(Data excerpts)
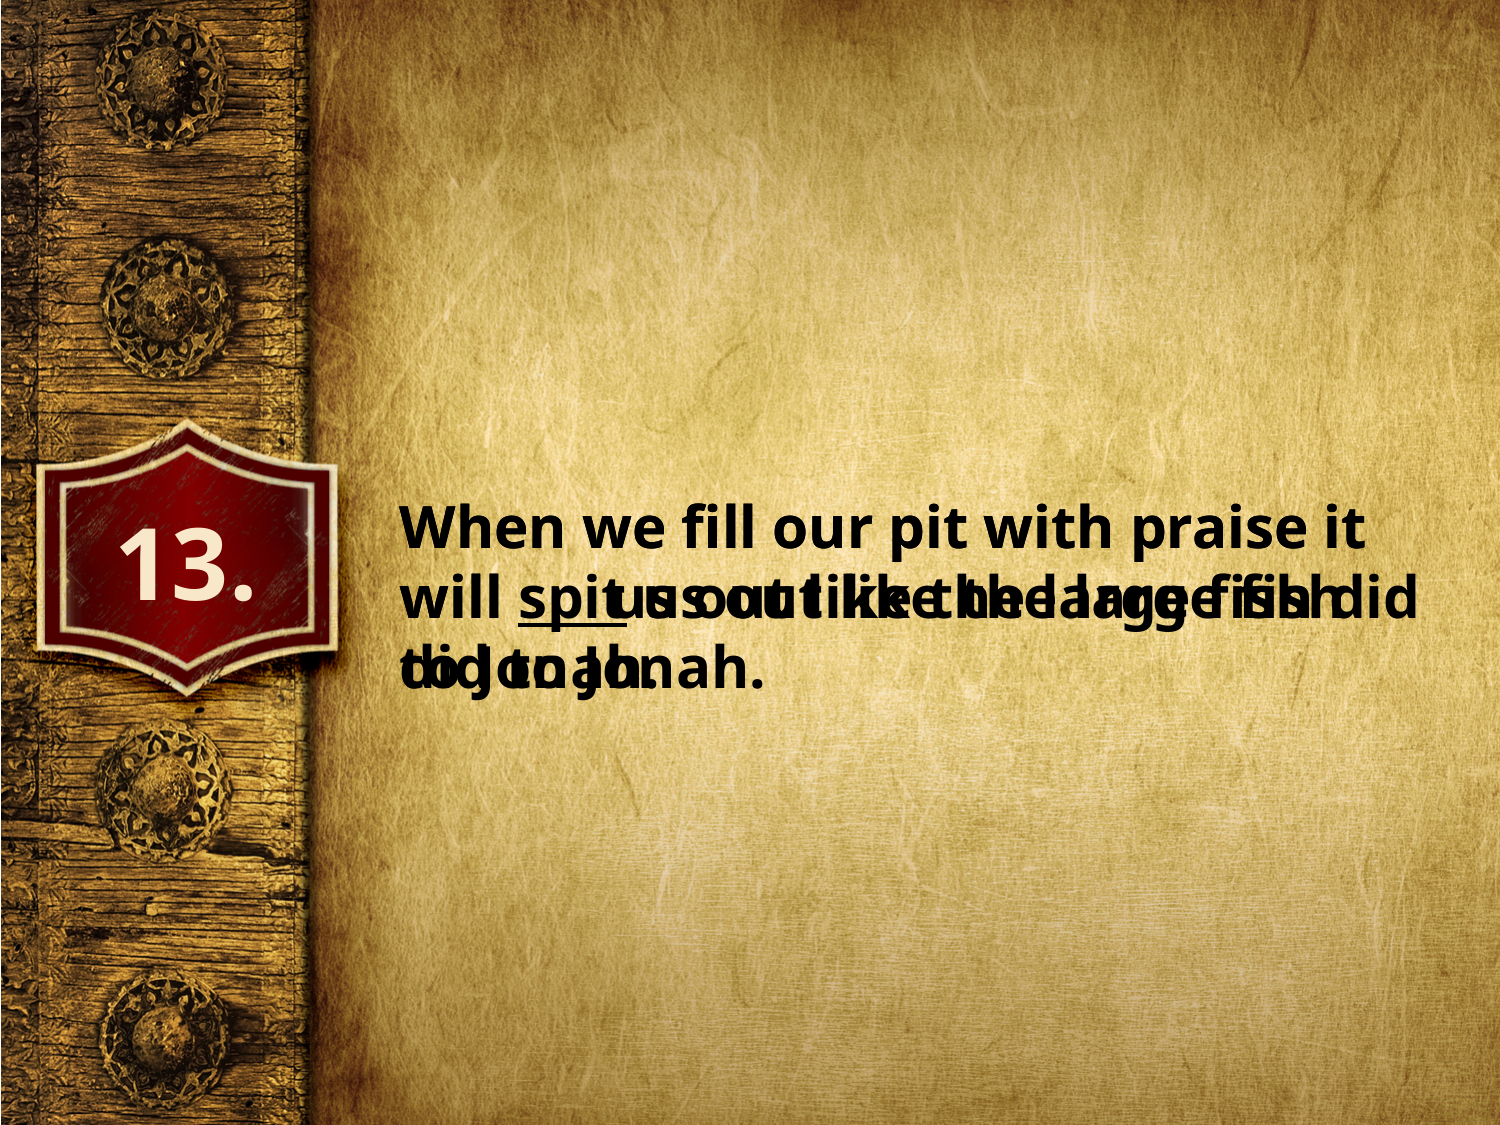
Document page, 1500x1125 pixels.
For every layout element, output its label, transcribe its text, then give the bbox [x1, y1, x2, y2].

picture [0, 0, 1500, 1125]
text_box 13. [99, 492, 273, 628]
text_box When we fill our pit with praise it will spit us out like the large fish did to Jonah. [347, 482, 1449, 708]
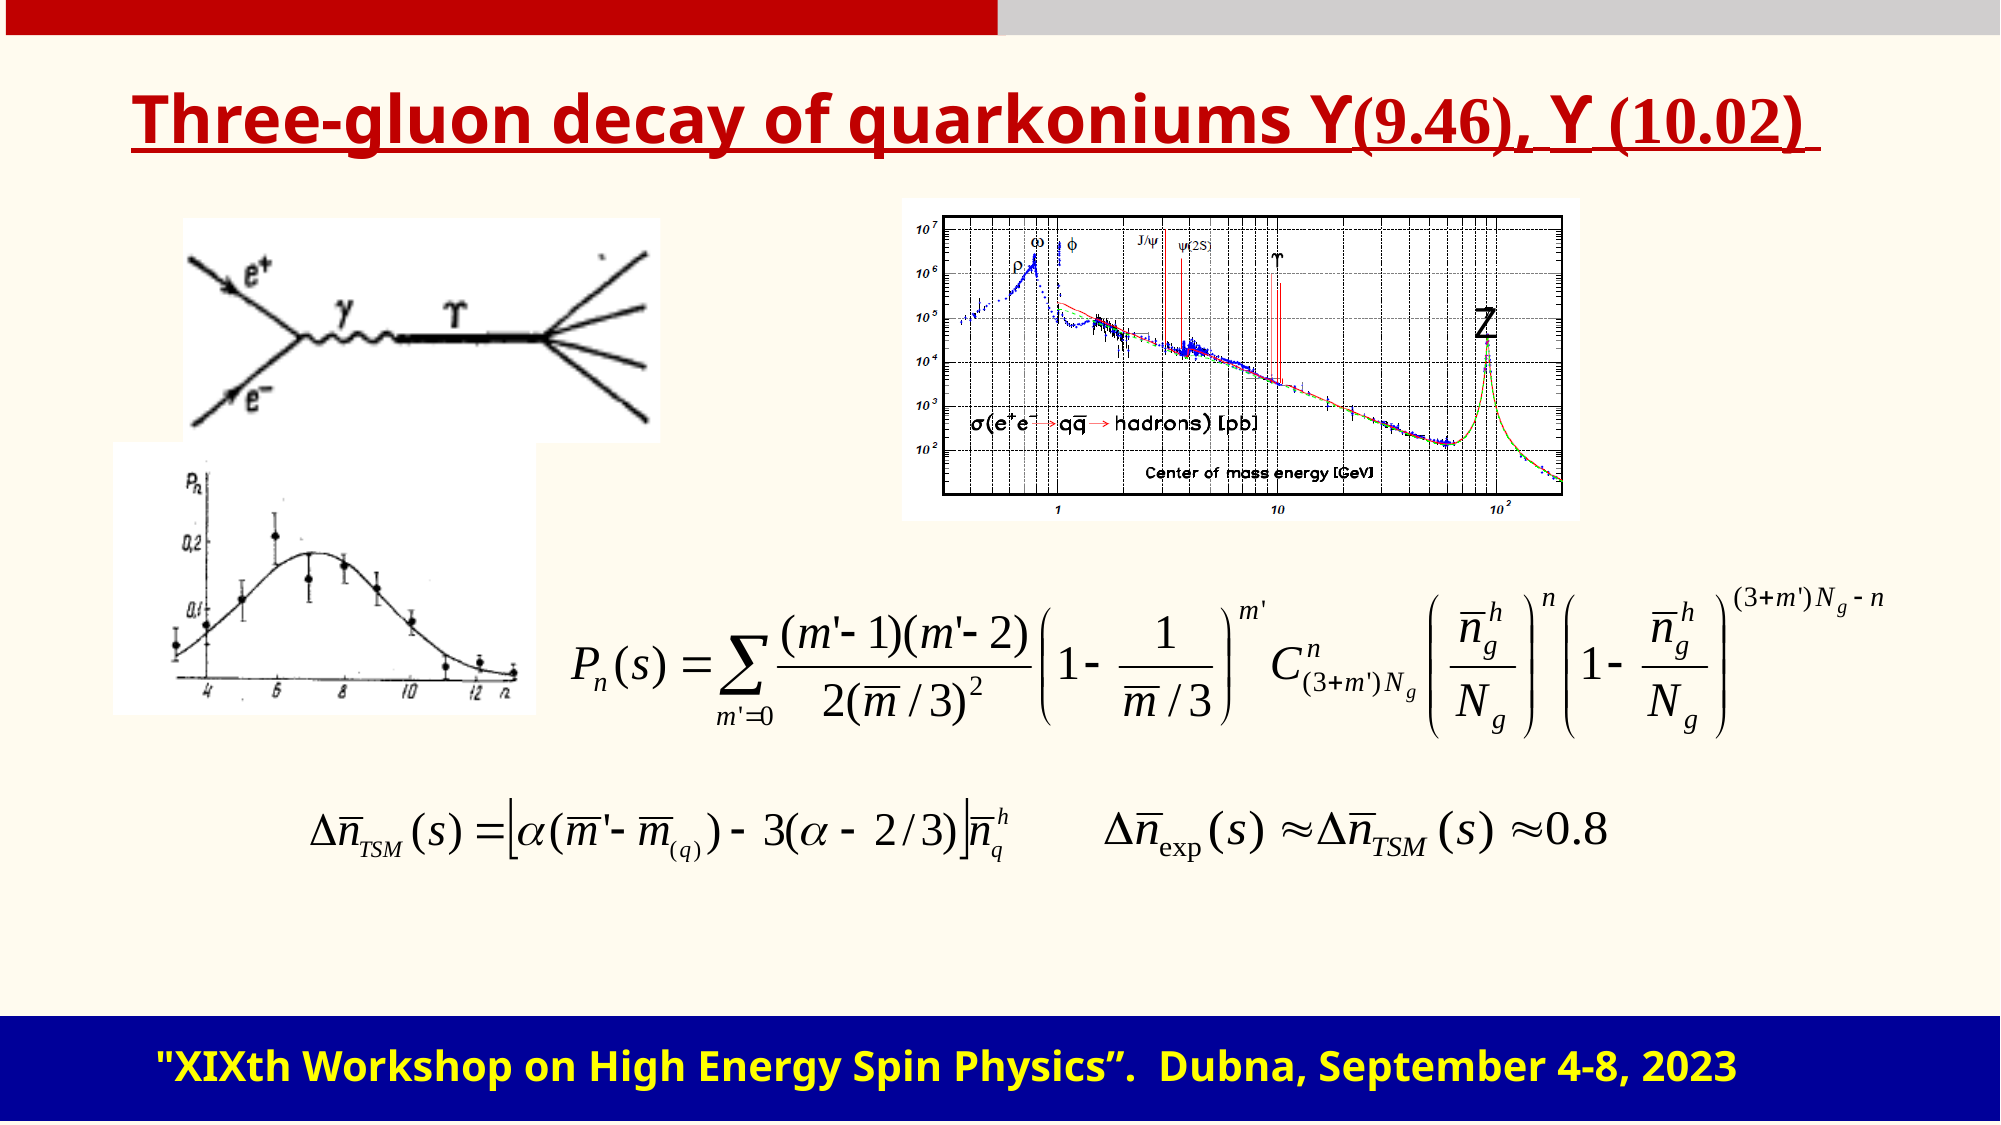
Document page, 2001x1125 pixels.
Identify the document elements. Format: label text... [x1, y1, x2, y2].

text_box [1095, 795, 1616, 873]
text_box "XIXth Workshop on High Energy Spin Physics”. Dubna, September 4-8, 2023 [140, 1031, 1902, 1097]
picture [901, 198, 1580, 521]
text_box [562, 574, 1892, 748]
table_header [0, 1016, 362, 1121]
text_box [303, 798, 1017, 873]
picture [113, 218, 661, 715]
text_box [997, 0, 2000, 36]
table_header [362, 1016, 2000, 1121]
text_box Three-gluon decay of quarkoniums ϒ(9.46), ϒ (10.02) [116, 69, 1896, 164]
text_box [5, 0, 997, 36]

WORK ORDER:
I'd like every record transcribed exactly, with no pictures carried over.

SOLVED PROBLEM:
Document page, 1500x1125 pixels.
For every layout element, output its label, transcribe its text, then give the bbox [x1, y1, x2, y2].

picture [0, 0, 1500, 1125]
text_box 13. [99, 492, 273, 628]
text_box When we fill our pit with praise it will spit us out like the large fish did to Jonah. [347, 482, 1449, 708]
Document page, 2001x1125 pixels.
Identify the document elements. Format: label text... [x1, y1, x2, y2].

text_box [1095, 795, 1616, 873]
text_box "XIXth Workshop on High Energy Spin Physics”. Dubna, September 4-8, 2023 [140, 1031, 1902, 1097]
picture [901, 198, 1580, 521]
text_box [562, 574, 1892, 748]
table_header [0, 1016, 362, 1121]
text_box [303, 798, 1017, 873]
picture [113, 218, 661, 715]
text_box [997, 0, 2000, 36]
table_header [362, 1016, 2000, 1121]
text_box Three-gluon decay of quarkoniums ϒ(9.46), ϒ (10.02) [116, 69, 1896, 164]
text_box [5, 0, 997, 36]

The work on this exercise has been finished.